===== Data under study =====

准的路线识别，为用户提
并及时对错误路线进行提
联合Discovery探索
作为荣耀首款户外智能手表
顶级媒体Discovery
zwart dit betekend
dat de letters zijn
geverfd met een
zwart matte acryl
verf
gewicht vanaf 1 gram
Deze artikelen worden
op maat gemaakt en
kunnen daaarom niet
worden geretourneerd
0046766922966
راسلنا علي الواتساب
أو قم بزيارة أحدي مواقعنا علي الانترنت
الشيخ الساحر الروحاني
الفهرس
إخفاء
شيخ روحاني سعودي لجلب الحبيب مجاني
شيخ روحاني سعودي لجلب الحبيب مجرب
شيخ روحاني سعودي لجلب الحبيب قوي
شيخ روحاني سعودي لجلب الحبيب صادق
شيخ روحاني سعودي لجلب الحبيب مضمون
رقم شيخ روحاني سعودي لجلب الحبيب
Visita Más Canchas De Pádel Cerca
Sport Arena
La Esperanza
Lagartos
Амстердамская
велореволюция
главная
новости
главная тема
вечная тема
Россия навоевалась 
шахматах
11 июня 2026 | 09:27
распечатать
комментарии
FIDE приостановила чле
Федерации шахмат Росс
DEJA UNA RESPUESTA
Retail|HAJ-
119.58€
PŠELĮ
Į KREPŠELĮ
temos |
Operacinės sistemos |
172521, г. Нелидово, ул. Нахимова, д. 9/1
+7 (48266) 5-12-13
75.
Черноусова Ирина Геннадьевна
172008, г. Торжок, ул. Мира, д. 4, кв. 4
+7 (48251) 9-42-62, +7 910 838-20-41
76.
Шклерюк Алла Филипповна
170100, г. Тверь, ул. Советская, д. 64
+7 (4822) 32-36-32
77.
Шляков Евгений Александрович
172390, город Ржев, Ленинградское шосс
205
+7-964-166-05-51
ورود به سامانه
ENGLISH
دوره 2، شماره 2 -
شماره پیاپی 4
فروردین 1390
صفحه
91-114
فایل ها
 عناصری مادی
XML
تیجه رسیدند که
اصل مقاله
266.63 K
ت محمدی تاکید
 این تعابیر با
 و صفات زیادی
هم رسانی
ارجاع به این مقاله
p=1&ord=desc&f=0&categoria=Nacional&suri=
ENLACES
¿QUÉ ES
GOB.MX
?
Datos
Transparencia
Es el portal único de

=====

Write out exactly each line of the entries, starting at the one containing "و صفات زیادی" and finishing with the last line.

#### Reply to the exercise:
 و صفات زیادی
هم رسانی
ارجاع به این مقاله
p=1&ord=desc&f=0&categoria=Nacional&suri=
ENLACES
¿QUÉ ES
GOB.MX
?
Datos
Transparencia
Es el portal único de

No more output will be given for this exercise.